その中で、日本の研究として例のパワードスーツ(筑波大学の山海教授のプロジェクト)が紹介される。腕や足の力を上げて、介護アシストなどに使えるだろうというようなもの。これも海外からは、軍事転用したい人たちの視察が引きも切らない。

イスラエルでは昔から無人戦闘機の研究が盛んで、無人戦闘機だけの部隊もある。パレスチナでも、それに対抗して無人機を導入しようとしている。お互いの兵士は戦闘では減らず、どちらの陣営も民間人の犠牲者が積み上がっていくという構図が紹介される。

で、最後には山海先生が、ロボット工学を目指すきっかけとなったアシモフの『われはロボット』を本棚から取り出す。冒頭には、「ロボットは人間に危害を加えない」などと定められた「ロボット三原則」。しかし現実はちっともそうなっていない、というまとめ方。

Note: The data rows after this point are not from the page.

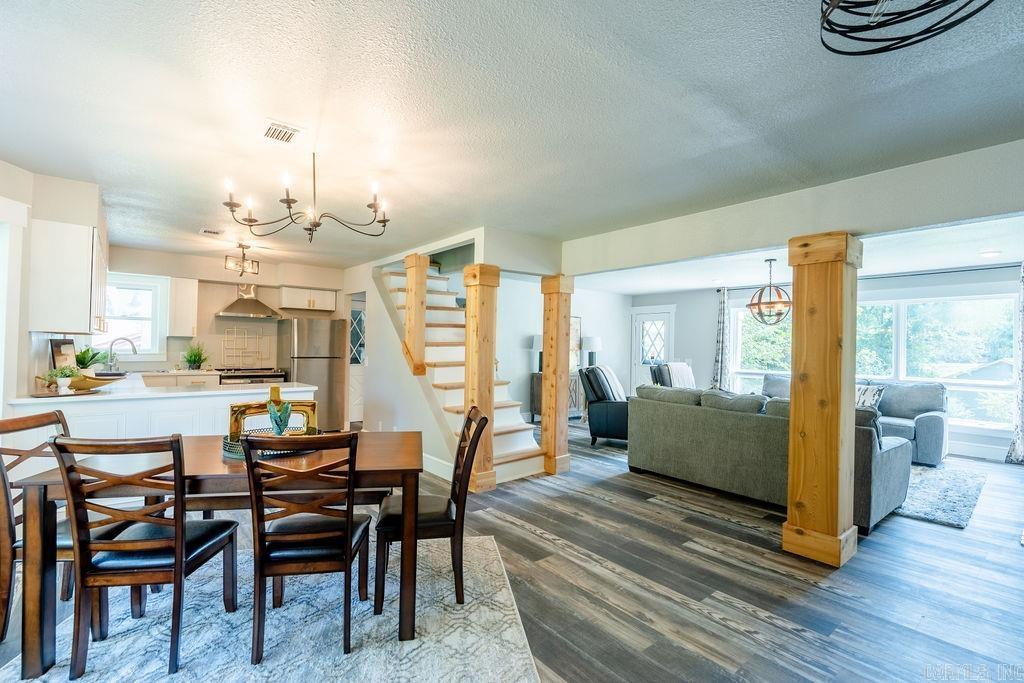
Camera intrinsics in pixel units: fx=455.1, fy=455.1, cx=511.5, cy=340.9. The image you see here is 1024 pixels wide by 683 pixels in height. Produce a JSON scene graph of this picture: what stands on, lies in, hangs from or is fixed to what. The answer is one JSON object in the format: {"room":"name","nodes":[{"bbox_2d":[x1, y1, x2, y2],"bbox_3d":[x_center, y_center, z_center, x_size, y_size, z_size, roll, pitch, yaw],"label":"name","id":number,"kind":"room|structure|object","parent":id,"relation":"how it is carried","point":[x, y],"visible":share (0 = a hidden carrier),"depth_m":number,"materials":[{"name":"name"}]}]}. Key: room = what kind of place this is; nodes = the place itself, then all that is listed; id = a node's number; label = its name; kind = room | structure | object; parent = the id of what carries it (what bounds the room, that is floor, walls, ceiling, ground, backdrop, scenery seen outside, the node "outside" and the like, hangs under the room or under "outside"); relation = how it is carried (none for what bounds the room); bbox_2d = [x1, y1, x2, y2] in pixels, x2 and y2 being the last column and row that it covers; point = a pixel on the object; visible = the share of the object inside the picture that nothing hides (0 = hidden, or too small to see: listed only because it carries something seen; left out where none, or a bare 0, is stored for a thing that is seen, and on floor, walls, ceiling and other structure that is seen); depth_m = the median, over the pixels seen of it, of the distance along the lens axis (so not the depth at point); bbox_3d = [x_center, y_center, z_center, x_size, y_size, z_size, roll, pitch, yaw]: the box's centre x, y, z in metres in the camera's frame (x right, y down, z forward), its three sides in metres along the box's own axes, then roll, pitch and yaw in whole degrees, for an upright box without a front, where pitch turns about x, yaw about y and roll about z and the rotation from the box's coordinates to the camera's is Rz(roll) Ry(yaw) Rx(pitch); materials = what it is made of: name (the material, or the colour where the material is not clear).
{"room":"dining room","nodes":[
{"label":"dining room","id":0,"kind":"room"},
{"bbox_2d":[0,159,107,406],"bbox_3d":[-3.357,0.053,3.061,0.204,2.497,6.392,1,-1,-40],"label":"left wall","id":1,"kind":"structure","parent":0,"point":[3,172],"depth_m":3.16,"materials":[{"name":"white paint"}]},
{"bbox_2d":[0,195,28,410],"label":"door frame","id":2,"kind":"structure","parent":1,"relation":"attached to","point":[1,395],"depth_m":2.94,"materials":[{"name":"white paint"}]},
{"bbox_2d":[28,218,105,336],"bbox_3d":[-3.443,-0.443,3.570,0.320,0.793,0.993,1,-1,-40],"label":"upper cabinet","id":3,"kind":"object","parent":1,"relation":"attached to","point":[87,327],"visible":0.97,"depth_m":3.21,"materials":[{"name":"white paint"}]},
{"bbox_2d":[101,245,355,378],"bbox_3d":[-3.975,0.095,6.587,3.428,2.452,0.159,1,-1,-40],"label":"kitchen back wall","id":4,"kind":"structure","parent":0,"point":[179,349],"depth_m":6.37,"materials":[{"name":"paint"}]},
{"bbox_2d":[97,272,168,358],"bbox_3d":[-4.967,-0.293,5.764,0.913,1.079,0.155,1,-1,-40],"label":"kitchen window","id":5,"kind":"structure","parent":4,"relation":"in","point":[123,281],"depth_m":5.89,"materials":[{"name":"white glass"}]},
{"bbox_2d":[168,276,197,337],"bbox_3d":[-4.450,-0.440,6.175,0.268,0.790,0.387,1,-1,-40],"label":"upper cabinet","id":6,"kind":"object","parent":4,"relation":"attached to","point":[191,297],"visible":0.9,"depth_m":6.04,"materials":[{"name":"white paint"}]},
{"bbox_2d":[220,326,267,365],"bbox_3d":[-3.795,0.080,6.443,0.523,0.525,0.058,1,-1,-40],"label":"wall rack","id":7,"kind":"object","parent":4,"relation":"attached to","point":[235,329],"visible":0.99,"depth_m":6.43,"materials":[{"name":"metal"}]},
{"bbox_2d":[215,283,280,318],"bbox_3d":[-3.665,-0.577,6.324,0.703,0.470,0.478,1,-1,-40],"label":"range hood","id":8,"kind":"object","parent":4,"relation":"attached to","point":[259,305],"visible":0.99,"depth_m":6.26,"materials":[{"name":"silver metal"}]},
{"bbox_2d":[278,285,337,311],"bbox_3d":[-3.141,-0.637,6.997,0.745,0.322,0.356,1,-1,-40],"label":"upper cabinet","id":9,"kind":"object","parent":4,"relation":"attached to","point":[331,297],"visible":0.97,"depth_m":6.84,"materials":[{"name":"white paint"}]},
{"bbox_2d":[349,253,458,478],"bbox_3d":[-1.490,0.113,5.707,0.131,2.502,2.949,1,-1,-40],"label":"stair wall","id":10,"kind":"structure","parent":0,"point":[379,303],"depth_m":5.56,"materials":[{"name":"white paint"}]},
{"bbox_2d":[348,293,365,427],"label":"door","id":11,"kind":"structure","parent":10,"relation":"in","point":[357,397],"depth_m":7.21,"materials":[{"name":"white glass"}]},
{"bbox_2d":[422,454,453,479],"bbox_3d":[-0.916,1.280,4.797,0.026,0.135,1.335,1,-1,-40],"label":"baseboard","id":12,"kind":"structure","parent":10,"relation":"attached to","point":[423,458],"depth_m":4.63,"materials":[{"name":"white paint"}]},
{"bbox_2d":[0,419,1023,682],"bbox_3d":[1.054,1.425,4.265,9.975,0.100,9.680,1,-1,-40],"label":"floor","id":13,"kind":"structure","parent":0,"point":[688,556],"depth_m":2.56,"materials":[{"name":"wood"}]},
{"bbox_2d":[3,383,312,478],"bbox_3d":[-2.855,0.865,3.833,2.003,0.905,0.880,1,-1,-40],"label":"kitchen peninsula","id":14,"kind":"object","parent":13,"relation":"on","point":[191,403],"visible":0.32,"depth_m":3.38,"materials":[{"name":"white paint"}]},
{"bbox_2d":[8,372,314,402],"bbox_3d":[-3.015,0.411,4.103,2.042,0.041,1.195,1,-1,-40],"label":"countertop","id":15,"kind":"structure","parent":14,"relation":"on","point":[149,389],"depth_m":3.76,"materials":[{"name":"white stone"}]},
{"bbox_2d":[49,338,76,369],"bbox_3d":[-3.563,0.170,3.621,0.055,0.368,0.303,1,-1,-6],"label":"picture frame","id":16,"kind":"object","parent":15,"relation":"on","point":[59,347],"visible":0.65,"depth_m":3.59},
{"bbox_2d":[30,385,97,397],"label":"tray","id":17,"kind":"object","parent":15,"relation":"on","point":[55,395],"visible":0.76,"depth_m":3.24,"materials":[{"name":"brown wood"}]},
{"bbox_2d":[44,366,78,392],"bbox_3d":[-3.194,0.269,3.235,0.198,0.193,0.208,0,-1,37],"label":"potted plant","id":18,"kind":"object","parent":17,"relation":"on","point":[65,383],"visible":1,"depth_m":3.21,"materials":[{"name":"plant"}]},
{"bbox_2d":[75,345,103,374],"bbox_3d":[-3.649,0.193,3.897,0.310,0.334,0.315,1,-1,-40],"label":"potted plant","id":19,"kind":"object","parent":15,"relation":"on","point":[87,361],"visible":0.72,"depth_m":3.88,"materials":[{"name":"green plant"}]},
{"bbox_2d":[67,372,123,390],"bbox_3d":[-3.308,0.319,3.556,0.392,0.111,0.411,1,-1,-40],"label":"decorative bowl","id":20,"kind":"object","parent":15,"relation":"on","point":[95,383],"visible":0.76,"depth_m":3.47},
{"bbox_2d":[104,336,137,371],"bbox_3d":[-4.200,0.168,4.895,0.257,0.420,0.110,1,-1,-40],"label":"faucet","id":21,"kind":"object","parent":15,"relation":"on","point":[133,347],"visible":0.97,"depth_m":4.88,"materials":[{"name":"silver metal"}]},
{"bbox_2d":[138,370,220,388],"bbox_3d":[-4.344,0.836,5.726,1.018,0.878,0.628,1,-1,-40],"label":"base cabinet","id":22,"kind":"object","parent":13,"relation":"on","point":[185,379],"visible":0.14,"depth_m":5.64,"materials":[{"name":"white"}]},
{"bbox_2d":[181,342,207,370],"bbox_3d":[-4.132,0.199,5.938,0.398,0.397,0.403,1,-1,-40],"label":"potted plant","id":23,"kind":"object","parent":22,"relation":"on","point":[195,361],"visible":0.98,"depth_m":5.89,"materials":[{"name":"green plant"}]},
{"bbox_2d":[218,367,285,385],"bbox_3d":[-3.568,0.844,6.213,0.760,0.939,0.653,1,-1,-40],"label":"stove","id":24,"kind":"object","parent":13,"relation":"on","point":[257,377],"visible":0.23,"depth_m":6.03,"materials":[{"name":"silver metal"}]},
{"bbox_2d":[2,527,542,682],"bbox_3d":[-1.124,1.318,1.950,2.295,0.011,2.241,1,-1,-11],"label":"dining rug","id":25,"kind":"object","parent":13,"relation":"on","point":[487,542],"visible":0.75,"depth_m":2.04,"materials":[{"name":"grey carpet"}]},
{"bbox_2d":[0,411,116,641],"bbox_3d":[-2.107,0.828,2.154,0.528,0.937,0.463,1,-1,-1],"label":"dining chair","id":26,"kind":"object","parent":25,"relation":"on","point":[5,480],"visible":0.47,"depth_m":2.01,"materials":[{"name":"brown wood"}]},
{"bbox_2d":[48,432,240,678],"bbox_3d":[-1.534,0.831,1.955,0.466,0.938,0.521,1,-1,-4],"label":"dining chair","id":27,"kind":"object","parent":25,"relation":"on","point":[179,540],"visible":0.97,"depth_m":1.78,"materials":[{"name":"brown wood"}]},
{"bbox_2d":[4,431,419,679],"bbox_3d":[-1.266,0.942,2.314,1.626,0.729,0.880,1,-1,-9],"label":"dining table","id":28,"kind":"object","parent":25,"relation":"on","point":[385,470],"visible":0.64,"depth_m":1.96,"materials":[{"name":"brown wood"}]},
{"bbox_2d":[220,429,319,461],"bbox_3d":[-1.270,0.535,2.435,0.495,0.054,0.492,1,-1,-40],"label":"tray","id":29,"kind":"object","parent":28,"relation":"on","point":[233,445],"visible":0.41,"depth_m":2.27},
{"bbox_2d":[231,384,318,436],"bbox_3d":[-1.296,0.385,2.504,0.475,0.277,0.101,1,-1,-24],"label":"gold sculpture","id":30,"kind":"object","parent":29,"relation":"on","point":[273,395],"visible":0.7,"depth_m":2.48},
{"bbox_2d":[266,398,291,435],"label":"succulent plant","id":31,"kind":"object","parent":29,"relation":"on","point":[271,411],"visible":0.97,"depth_m":2.44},
{"bbox_2d":[243,430,370,661],"bbox_3d":[-0.889,0.843,2.069,0.463,0.940,0.531,1,-1,-9],"label":"dining chair","id":32,"kind":"object","parent":25,"relation":"on","point":[347,554],"visible":0.98,"depth_m":1.89,"materials":[{"name":"brown wood"}]},
{"bbox_2d":[376,406,488,614],"bbox_3d":[-0.437,0.855,2.457,0.533,0.934,0.465,1,-1,-11],"label":"dining chair","id":33,"kind":"object","parent":25,"relation":"on","point":[427,520],"visible":0.85,"depth_m":2.29,"materials":[{"name":"brown wood"}]},
{"bbox_2d":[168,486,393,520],"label":"bench","id":34,"kind":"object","parent":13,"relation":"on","point":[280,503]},
{"bbox_2d":[277,315,347,432],"bbox_3d":[-2.950,0.495,6.739,0.770,1.691,0.747,1,-1,-40],"label":"refrigerator","id":35,"kind":"object","parent":13,"relation":"on","point":[305,367],"visible":0.72,"depth_m":6.48,"materials":[{"name":"silver metal"}]},
{"bbox_2d":[373,261,548,484],"bbox_3d":[-0.831,0.070,5.454,1.022,2.565,2.795,1,-1,-40],"label":"staircase","id":36,"kind":"structure","parent":13,"relation":"on","point":[507,429],"depth_m":5.26,"materials":[{"name":"white paint"}]},
{"bbox_2d":[404,252,428,375],"bbox_3d":[-1.081,-0.304,5.123,0.187,1.346,0.212,1,-1,-40],"label":"wooden post","id":37,"kind":"object","parent":36,"relation":"attached to","point":[421,345],"visible":0.89,"depth_m":5.06,"materials":[{"name":"brown wood"}]},
{"bbox_2d":[461,262,499,491],"bbox_3d":[-0.301,0.320,4.266,0.311,2.024,0.313,1,-1,-40],"label":"wooden column","id":38,"kind":"structure","parent":13,"relation":"on","point":[479,325],"depth_m":4.16,"materials":[{"name":"brown wood"}]},
{"bbox_2d":[539,274,571,475],"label":"wooden column","id":39,"kind":"structure","parent":13,"relation":"on","point":[544,439],"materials":[{"name":"brown wood"}]},
{"bbox_2d":[530,372,584,421],"bbox_3d":[0.886,0.991,8.085,1.049,0.810,0.428,1,-1,-40],"label":"console cabinet","id":40,"kind":"object","parent":13,"relation":"on","point":[572,379],"visible":0.27,"depth_m":7.93,"materials":[{"name":"brown wood"}]},
{"bbox_2d":[531,334,542,371],"bbox_3d":[0.507,0.217,7.652,0.321,0.642,0.319,1,-1,-40],"label":"table lamp","id":41,"kind":"object","parent":40,"relation":"on","point":[536,345],"visible":0.45,"depth_m":7.55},
{"bbox_2d":[582,335,601,366],"bbox_3d":[1.452,0.248,8.331,0.344,0.688,0.342,1,-1,-40],"label":"table lamp","id":42,"kind":"object","parent":40,"relation":"on","point":[592,339],"visible":0.87,"depth_m":8.20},
{"bbox_2d":[578,365,628,446],"bbox_3d":[1.486,0.862,6.334,0.932,1.051,0.952,1,-1,23],"label":"recliner","id":43,"kind":"object","parent":13,"relation":"on","point":[612,407],"visible":0.59,"depth_m":6.02,"materials":[{"name":"black leather"}]},
{"bbox_2d":[591,364,625,400],"bbox_3d":[1.338,0.601,6.266,0.342,0.498,0.497,1,-1,25],"label":"throw blanket","id":44,"kind":"object","parent":43,"relation":"on","point":[620,389],"visible":0.58,"depth_m":6.14,"materials":[{"name":"fabric"}]},
{"bbox_2d":[649,362,695,388],"bbox_3d":[2.680,0.865,6.938,0.876,1.048,0.902,1,-1,-40],"label":"armchair","id":45,"kind":"object","parent":13,"relation":"on","point":[688,375],"visible":0.32,"depth_m":6.96,"materials":[{"name":"fabric"}]},
{"bbox_2d":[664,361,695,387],"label":"blanket","id":46,"kind":"object","parent":45,"relation":"on","point":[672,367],"visible":0.49,"depth_m":6.83,"materials":[{"name":"fabric"}]},
{"bbox_2d":[627,383,912,533],"bbox_3d":[2.284,0.930,4.316,1.034,0.905,2.272,1,-1,-40],"label":"gray sofa","id":47,"kind":"object","parent":13,"relation":"on","point":[694,429],"visible":0.7,"depth_m":3.97,"materials":[{"name":"grey fabric"}]},
{"bbox_2d":[783,230,861,567],"bbox_3d":[1.992,0.348,2.941,0.378,2.051,0.369,1,-1,-40],"label":"wooden column","id":48,"kind":"structure","parent":13,"relation":"on","point":[804,433],"depth_m":2.82,"materials":[{"name":"brown wood"}]},
{"bbox_2d":[764,373,950,468],"bbox_3d":[4.335,0.958,6.107,0.967,0.930,2.168,1,-1,-40],"label":"gray sofa","id":49,"kind":"object","parent":13,"relation":"on","point":[918,437],"visible":0.32,"depth_m":5.46,"materials":[{"name":"grey fabric"}]},
{"bbox_2d":[855,383,884,410],"bbox_3d":[4.470,0.739,5.841,0.219,0.351,0.465,1,-1,-40],"label":"throw pillow","id":50,"kind":"object","parent":49,"relation":"on","point":[874,393],"visible":0.51,"depth_m":5.73,"materials":[{"name":"white fabric"}]},
{"bbox_2d":[894,461,986,528],"bbox_3d":[3.302,1.399,5.168,2.390,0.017,2.696,1,-1,-40],"label":"living room rug","id":51,"kind":"object","parent":13,"relation":"on","point":[922,512],"visible":0.37,"depth_m":4.13,"materials":[{"name":"grey carpet"}]},
{"bbox_2d":[0,0,1023,273],"bbox_3d":[0.372,-1.124,4.110,8.748,0.114,9.429,1,-1,-40],"label":"ceiling","id":52,"kind":"structure","parent":0,"point":[197,224],"depth_m":2.17,"materials":[{"name":"white paint"}]},
{"bbox_2d":[199,227,223,236],"bbox_3d":[-3.029,-1.105,4.635,0.254,0.019,0.211,1,-1,-40],"label":"ceiling vent","id":53,"kind":"object","parent":52,"relation":"attached to","point":[205,231],"visible":0.99,"depth_m":4.59,"materials":[{"name":"white metal"}]},
{"bbox_2d":[225,244,259,275],"bbox_3d":[-3.153,-0.953,5.316,0.260,0.333,0.360,1,-1,18],"label":"kitchen ceiling light","id":54,"kind":"object","parent":52,"relation":"attached to","point":[243,247],"visible":1,"depth_m":5.29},
{"bbox_2d":[263,120,300,143],"bbox_3d":[-1.242,-1.119,2.449,0.169,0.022,0.276,1,-1,-40],"label":"ceiling vent","id":55,"kind":"object","parent":52,"relation":"attached to","point":[283,136],"visible":0.99,"depth_m":2.43,"materials":[{"name":"white metal"}]},
{"bbox_2d":[222,153,390,241],"bbox_3d":[-1.159,-0.861,2.687,0.903,0.504,0.900,1,-1,-40],"label":"chandelier","id":56,"kind":"object","parent":52,"relation":"hanging from","point":[315,226],"visible":0.99,"depth_m":2.62,"materials":[{"name":"metal"}]},
{"bbox_2d":[816,0,991,55],"bbox_3d":[0.987,-0.961,1.085,0.484,0.289,0.488,1,-1,-40],"label":"ceiling light","id":57,"kind":"object","parent":52,"relation":"hanging from","point":[834,50],"visible":0.99,"depth_m":1.22,"materials":[{"name":"black metal"}]},
{"bbox_2d":[496,276,632,425],"bbox_3d":[0.591,0.178,8.193,4.037,2.479,0.144,1,-1,-40],"label":"living room wall","id":58,"kind":"structure","parent":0,"point":[526,335],"depth_m":8.18,"materials":[{"name":"white paint"}]},
{"bbox_2d":[569,316,581,372],"bbox_3d":[0.977,0.050,8.173,0.686,0.972,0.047,1,-1,-40],"label":"picture","id":59,"kind":"object","parent":58,"relation":"attached to","point":[576,327],"visible":0.37,"depth_m":8.30,"materials":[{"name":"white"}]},
{"bbox_2d":[558,139,1023,276],"bbox_3d":[2.093,-0.888,3.399,0.212,0.349,4.649,1,-1,-40],"label":"ceiling beam","id":60,"kind":"structure","parent":0,"point":[912,224],"depth_m":3.12,"materials":[{"name":"white paint"}]},
{"bbox_2d":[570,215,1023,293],"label":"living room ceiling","id":61,"kind":"structure","parent":0,"point":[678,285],"depth_m":5.46,"materials":[{"name":"white paint"}]},
{"bbox_2d":[748,256,791,325],"bbox_3d":[3.074,-0.593,5.389,0.484,0.805,0.478,1,-1,3],"label":"pendant light","id":62,"kind":"object","parent":61,"relation":"hanging from","point":[750,305],"visible":0.99,"depth_m":5.35,"materials":[{"name":"metal"}]},
{"bbox_2d":[979,249,1000,257],"bbox_3d":[5.121,-0.936,4.882,0.192,0.027,0.190,1,-1,-40],"label":"recessed light","id":63,"kind":"object","parent":61,"relation":"in","point":[988,253],"visible":0.99,"depth_m":4.86,"materials":[{"name":"white"}]},
{"bbox_2d":[655,266,1023,462],"bbox_3d":[4.975,0.249,6.990,0.167,2.458,6.674,1,-1,-40],"label":"window wall","id":64,"kind":"structure","parent":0,"point":[704,365],"depth_m":7.07,"materials":[{"name":"paint"}]},
{"bbox_2d":[629,305,674,390],"bbox_3d":[2.801,0.414,9.162,0.118,2.099,0.972,1,-1,-40],"label":"door","id":65,"kind":"structure","parent":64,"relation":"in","point":[642,317],"depth_m":9.19,"materials":[{"name":"white glass"}]},
{"bbox_2d":[711,286,729,390],"bbox_3d":[3.657,0.235,7.970,0.120,2.348,0.310,1,-1,-40],"label":"curtain","id":66,"kind":"object","parent":64,"relation":"attached to","point":[722,317],"visible":0.8,"depth_m":7.96,"materials":[{"name":"grey fabric"}]},
{"bbox_2d":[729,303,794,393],"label":"window","id":67,"kind":"structure","parent":64,"relation":"in","point":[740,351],"depth_m":7.83,"materials":[{"name":"white glass"}]},
{"bbox_2d":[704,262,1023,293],"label":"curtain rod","id":68,"kind":"object","parent":64,"relation":"attached to","point":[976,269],"visible":0.76,"depth_m":6.04,"materials":[{"name":"black metal"}]},
{"bbox_2d":[856,293,1018,431],"bbox_3d":[5.859,0.272,6.260,0.162,1.780,1.787,1,-1,-40],"label":"window","id":69,"kind":"structure","parent":64,"relation":"in","point":[972,301],"depth_m":6.12,"materials":[{"name":"glass"}]},
{"bbox_2d":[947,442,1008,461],"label":"baseboard","id":70,"kind":"structure","parent":64,"relation":"attached to","point":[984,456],"depth_m":5.73,"materials":[{"name":"white paint"}]},
{"bbox_2d":[1005,262,1023,463],"bbox_3d":[6.097,0.260,5.201,0.148,2.382,0.593,1,-1,-40],"label":"curtain","id":71,"kind":"object","parent":64,"relation":"attached to","point":[1022,367],"visible":0.98,"depth_m":5.34,"materials":[{"name":"fabric"}]}
]}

言いたいことはわかる。わかるんだけれど引っかかりも感じた。

その中心になるのが、「人の暮らしを豊かにするはずのロボット技術が、人の命を奪うために使われている」といった言い回しだった。

前者の「人」の暮らしが豊かにならない原因を、後者の「人」が持っているとしたらどうか。ロボット兵器を使って人の命を奪うことで、ほかの人の暮らしが豊かになるではないか。

ロボットだからといって、普通の兵器と変わることはない。ロボットと聞いて日本人が想像するのは鉄腕アトムでありアシモなどであって、それは確かに「人の暮らしを豊かにするはずのロボット」というイメージに沿っている。しかしこれらは、「ロボット」の中ではきわめて限定されたジャンルである。だから、上のような言い方をされてなんとなく「うんうん」と思うとしてもそれは幻想であり、日本人に特有の狭いロボット観にすぎないのではないかと思った。

自動車は便利だけれど、ときどき人を殺してしまう。ロケットとミサイルの関係もそうだ。同じ技術が、宇宙探査にも人殺しにも使われている。技術とは単に使いようであって、それはロボット技術でも例外ではないんじゃないだろうか。